§ **PROBLEM TO WORK ON**: Please print the whole listing below exactly as it stands.

= = = = = = =

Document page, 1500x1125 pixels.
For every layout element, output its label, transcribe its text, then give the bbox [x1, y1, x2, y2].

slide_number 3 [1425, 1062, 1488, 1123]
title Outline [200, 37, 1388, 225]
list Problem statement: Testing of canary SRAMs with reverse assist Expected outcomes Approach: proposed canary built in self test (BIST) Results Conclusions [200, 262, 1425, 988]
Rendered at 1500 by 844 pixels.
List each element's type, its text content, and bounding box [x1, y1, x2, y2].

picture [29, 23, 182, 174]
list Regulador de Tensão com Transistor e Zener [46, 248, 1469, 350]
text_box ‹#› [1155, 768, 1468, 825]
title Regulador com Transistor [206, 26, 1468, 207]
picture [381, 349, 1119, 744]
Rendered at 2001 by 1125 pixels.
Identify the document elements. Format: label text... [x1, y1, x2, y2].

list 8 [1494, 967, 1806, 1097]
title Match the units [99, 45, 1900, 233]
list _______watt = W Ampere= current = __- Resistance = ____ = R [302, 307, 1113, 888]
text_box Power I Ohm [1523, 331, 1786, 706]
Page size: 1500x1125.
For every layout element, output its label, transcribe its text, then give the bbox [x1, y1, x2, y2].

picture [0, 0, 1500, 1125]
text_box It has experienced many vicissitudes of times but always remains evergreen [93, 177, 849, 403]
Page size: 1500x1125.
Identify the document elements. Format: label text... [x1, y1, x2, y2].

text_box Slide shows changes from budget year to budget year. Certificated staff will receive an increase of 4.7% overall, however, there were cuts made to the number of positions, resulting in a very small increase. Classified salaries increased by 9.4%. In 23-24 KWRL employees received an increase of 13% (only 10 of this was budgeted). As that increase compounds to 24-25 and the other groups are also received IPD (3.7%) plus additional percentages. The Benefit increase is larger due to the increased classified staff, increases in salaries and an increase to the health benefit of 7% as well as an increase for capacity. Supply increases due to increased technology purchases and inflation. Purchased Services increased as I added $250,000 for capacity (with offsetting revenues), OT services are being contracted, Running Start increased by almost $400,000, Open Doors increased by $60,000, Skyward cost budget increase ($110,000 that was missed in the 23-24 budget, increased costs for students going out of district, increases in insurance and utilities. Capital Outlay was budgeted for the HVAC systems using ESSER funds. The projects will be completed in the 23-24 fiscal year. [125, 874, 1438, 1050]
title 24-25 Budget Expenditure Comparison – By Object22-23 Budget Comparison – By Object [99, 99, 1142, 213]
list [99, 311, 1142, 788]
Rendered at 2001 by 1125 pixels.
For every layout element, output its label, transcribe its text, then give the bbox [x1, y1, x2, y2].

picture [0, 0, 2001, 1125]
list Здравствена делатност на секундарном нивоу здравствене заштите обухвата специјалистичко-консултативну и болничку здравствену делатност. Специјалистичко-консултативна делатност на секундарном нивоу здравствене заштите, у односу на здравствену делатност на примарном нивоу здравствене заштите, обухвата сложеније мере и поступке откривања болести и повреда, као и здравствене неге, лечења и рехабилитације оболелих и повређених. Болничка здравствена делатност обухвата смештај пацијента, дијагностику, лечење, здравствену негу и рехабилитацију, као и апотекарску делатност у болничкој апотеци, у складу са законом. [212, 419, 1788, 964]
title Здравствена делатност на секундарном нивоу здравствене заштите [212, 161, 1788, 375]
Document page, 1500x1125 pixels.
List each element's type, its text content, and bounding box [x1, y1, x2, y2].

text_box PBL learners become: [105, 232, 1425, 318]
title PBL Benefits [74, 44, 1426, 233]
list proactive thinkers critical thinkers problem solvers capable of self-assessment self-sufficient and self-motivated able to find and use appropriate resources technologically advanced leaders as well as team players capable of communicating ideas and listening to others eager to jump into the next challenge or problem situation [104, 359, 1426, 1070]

= = = = = = =

§ **COMPLETED TASK**:
Document page, 1500x1125 pixels.
For every layout element, output its label, transcribe its text, then give the bbox [x1, y1, x2, y2].

slide_number 3 [1425, 1062, 1488, 1123]
title Outline [200, 37, 1388, 225]
list Problem statement: Testing of canary SRAMs with reverse assist Expected outcomes Approach: proposed canary built in self test (BIST) Results Conclusions [200, 262, 1425, 988]
Rendered at 1500 by 844 pixels.
List each element's type, its text content, and bounding box [x1, y1, x2, y2].

picture [29, 23, 182, 174]
list Regulador de Tensão com Transistor e Zener [46, 248, 1469, 350]
text_box ‹#› [1155, 768, 1468, 825]
title Regulador com Transistor [206, 26, 1468, 207]
picture [381, 349, 1119, 744]
Rendered at 2001 by 1125 pixels.
Identify the document elements. Format: label text... [x1, y1, x2, y2].

list 8 [1494, 967, 1806, 1097]
title Match the units [99, 45, 1900, 233]
list _______watt = W Ampere= current = __- Resistance = ____ = R [302, 307, 1113, 888]
text_box Power I Ohm [1523, 331, 1786, 706]
Page size: 1500x1125.
For every layout element, output its label, transcribe its text, then give the bbox [x1, y1, x2, y2].

picture [0, 0, 1500, 1125]
text_box It has experienced many vicissitudes of times but always remains evergreen [93, 177, 849, 403]
Page size: 1500x1125.
Identify the document elements. Format: label text... [x1, y1, x2, y2].

text_box Slide shows changes from budget year to budget year. Certificated staff will receive an increase of 4.7% overall, however, there were cuts made to the number of positions, resulting in a very small increase. Classified salaries increased by 9.4%. In 23-24 KWRL employees received an increase of 13% (only 10 of this was budgeted). As that increase compounds to 24-25 and the other groups are also received IPD (3.7%) plus additional percentages. The Benefit increase is larger due to the increased classified staff, increases in salaries and an increase to the health benefit of 7% as well as an increase for capacity. Supply increases due to increased technology purchases and inflation. Purchased Services increased as I added $250,000 for capacity (with offsetting revenues), OT services are being contracted, Running Start increased by almost $400,000, Open Doors increased by $60,000, Skyward cost budget increase ($110,000 that was missed in the 23-24 budget, increased costs for students going out of district, increases in insurance and utilities. Capital Outlay was budgeted for the HVAC systems using ESSER funds. The projects will be completed in the 23-24 fiscal year. [125, 874, 1438, 1050]
title 24-25 Budget Expenditure Comparison – By Object22-23 Budget Comparison – By Object [99, 99, 1142, 213]
list [99, 311, 1142, 788]
Rendered at 2001 by 1125 pixels.
For every layout element, output its label, transcribe its text, then give the bbox [x1, y1, x2, y2].

picture [0, 0, 2001, 1125]
list Здравствена делатност на секундарном нивоу здравствене заштите обухвата специјалистичко-консултативну и болничку здравствену делатност. Специјалистичко-консултативна делатност на секундарном нивоу здравствене заштите, у односу на здравствену делатност на примарном нивоу здравствене заштите, обухвата сложеније мере и поступке откривања болести и повреда, као и здравствене неге, лечења и рехабилитације оболелих и повређених. Болничка здравствена делатност обухвата смештај пацијента, дијагностику, лечење, здравствену негу и рехабилитацију, као и апотекарску делатност у болничкој апотеци, у складу са законом. [212, 419, 1788, 964]
title Здравствена делатност на секундарном нивоу здравствене заштите [212, 161, 1788, 375]
Document page, 1500x1125 pixels.
List each element's type, its text content, and bounding box [x1, y1, x2, y2].

text_box PBL learners become: [105, 232, 1425, 318]
title PBL Benefits [74, 44, 1426, 233]
list proactive thinkers critical thinkers problem solvers capable of self-assessment self-sufficient and self-motivated able to find and use appropriate resources technologically advanced leaders as well as team players capable of communicating ideas and listening to others eager to jump into the next challenge or problem situation [104, 359, 1426, 1070]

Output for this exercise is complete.